The Testimonies are pieces of a toolkit and collections of clues about where and how we might discover the divine. The divine perhaps resides in simple and environmentally sustainable life-styles, peaceful and honest relations, life-affirming communities, and equitable societies. These Testimonies are the result of 350 years of searching, and so they represent a great deal of cumulative wisdom. There is more wisdom to come, which may add to the Testimonies or subtract from them. So we hold them lightly, acknowledging that the Testimonies are not static, nor are they everything that Liberal Quakerism represents. They are yet important for Liberal Quakers today, who also hold dear the search for that unknowable divine experience and keep a toolkit that extends well beyond the Testimonies just in case our elephant footprints suddenly head right back into the jungle-forest. 

 

To the elephants!

Zachary

 



[1] The Testimonies are somewhat controversial, but are the easiest way to codify what Liberal Quakers believe.

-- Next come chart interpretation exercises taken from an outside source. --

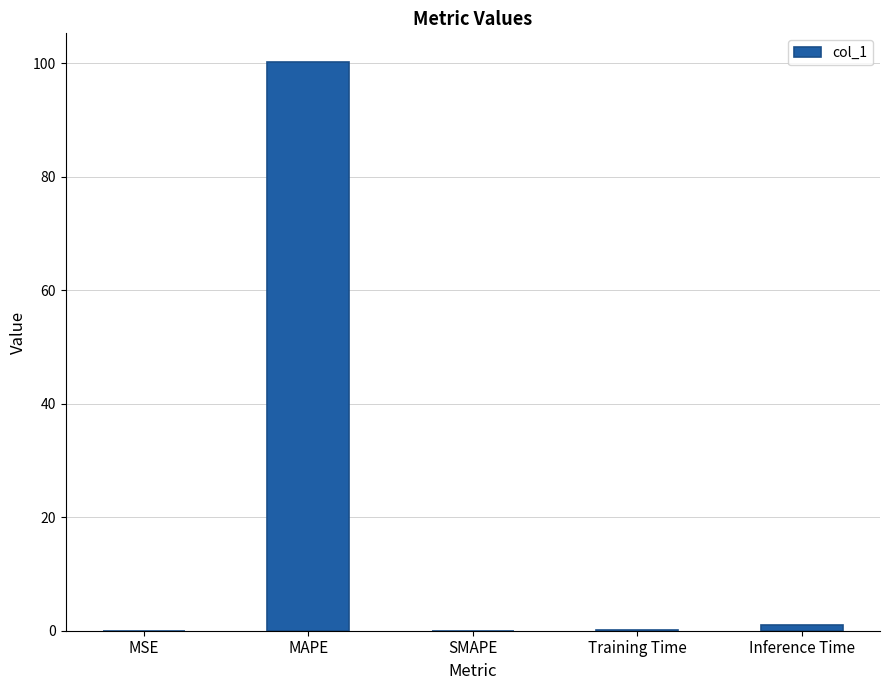

What is the average value?

20.3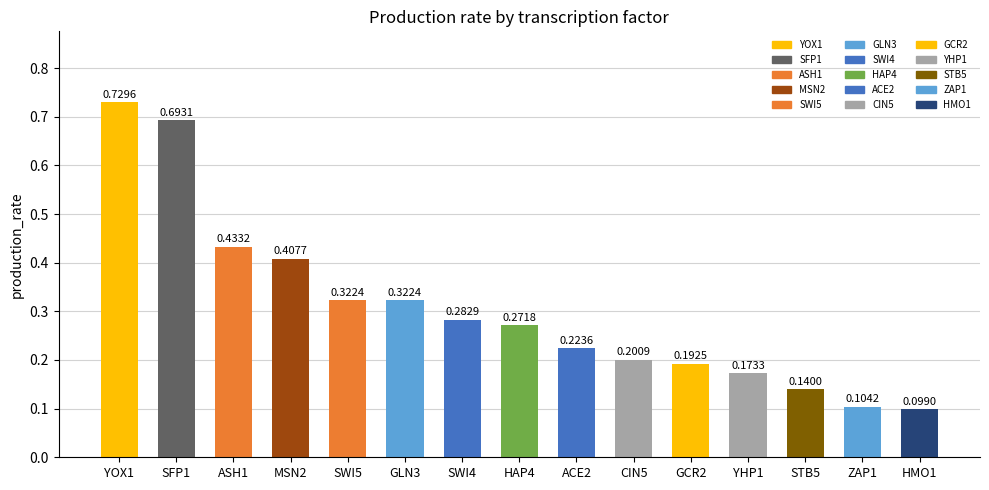

What is the change in value from SFP1 to YHP1?

-0.5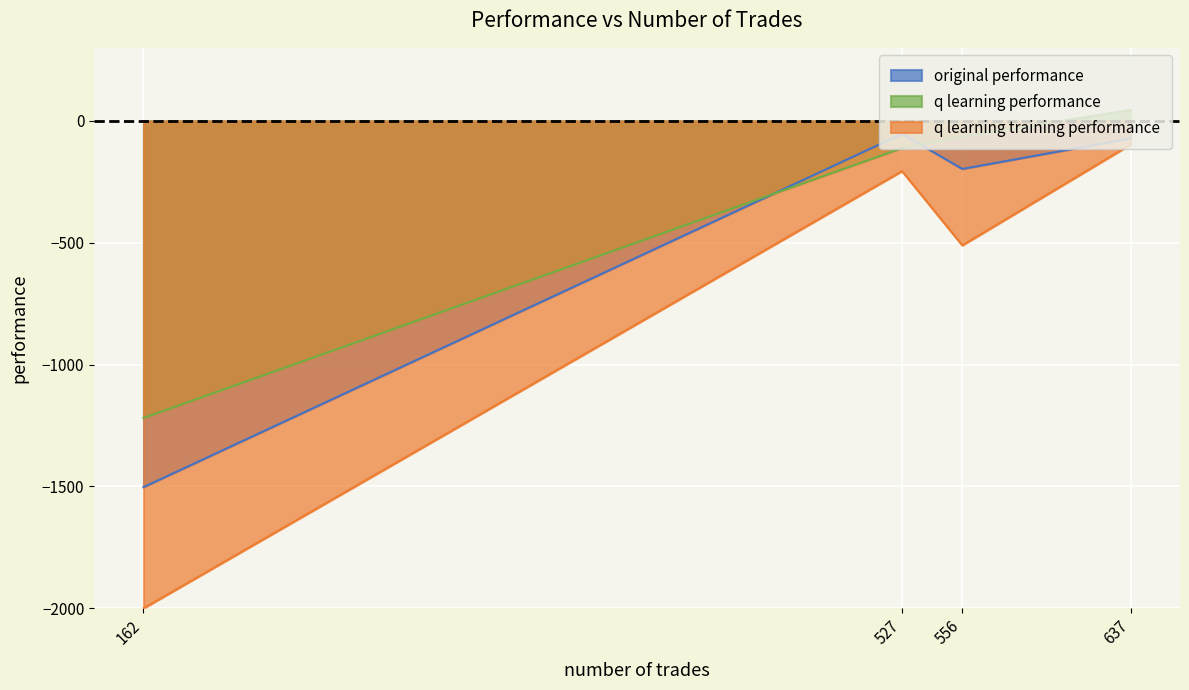

What is the difference between the highest and lowest values at 527?

152.7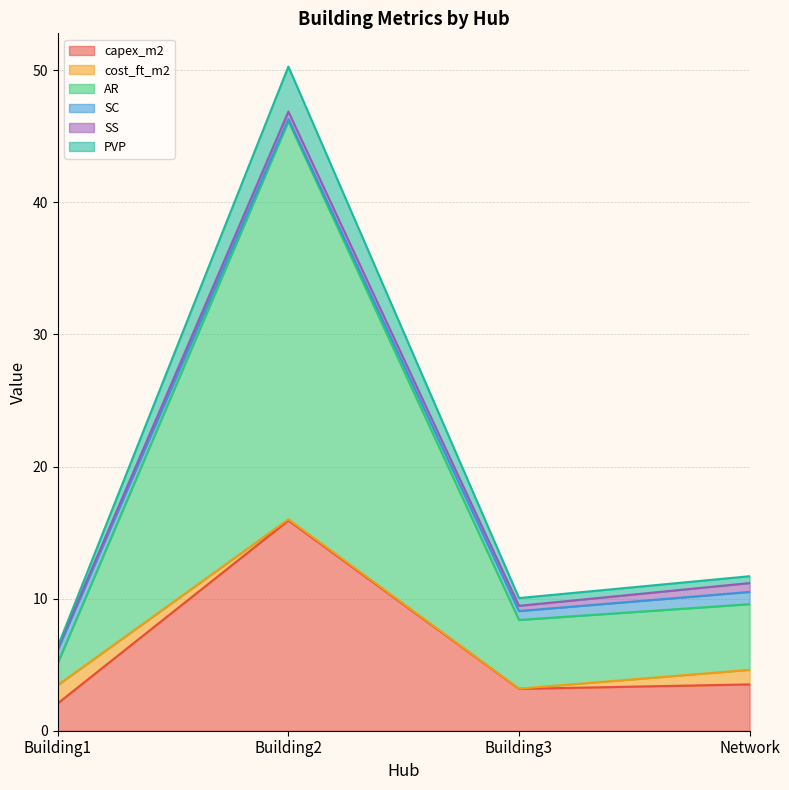

True or false: AR has more than 1 points higher than both neighbors.

False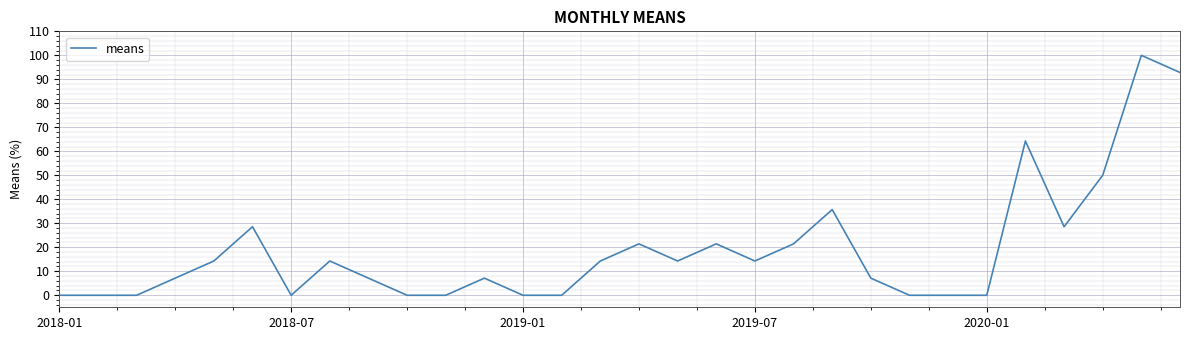

Reading left to right, what are all the values shown in this chart?

0.0	0.0	0.0	7.1	14.3	28.6	0.0	14.3	7.1	0.0	0.0	7.1	0.0	0.0	14.3	21.4	14.3	21.4	14.3	21.4	35.7	7.1	0.0	0.0	0.0	64.3	28.6	50.0	100.0	92.9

Especially for Liberal Quakers who don’t put a lot of stock in the existence of God or in the divinity of Jesus, the Testimonies are the benchmark of greatest importance. The Peace Testimony remains the most significant. There are others, five others, and they are situated not unlike vowels in the English language: Simplicity, Peace, Integrity, Community, Equality, and sometimes Stewardship. An easy acronym is often conjured as a pneumonic device: “SPICES.”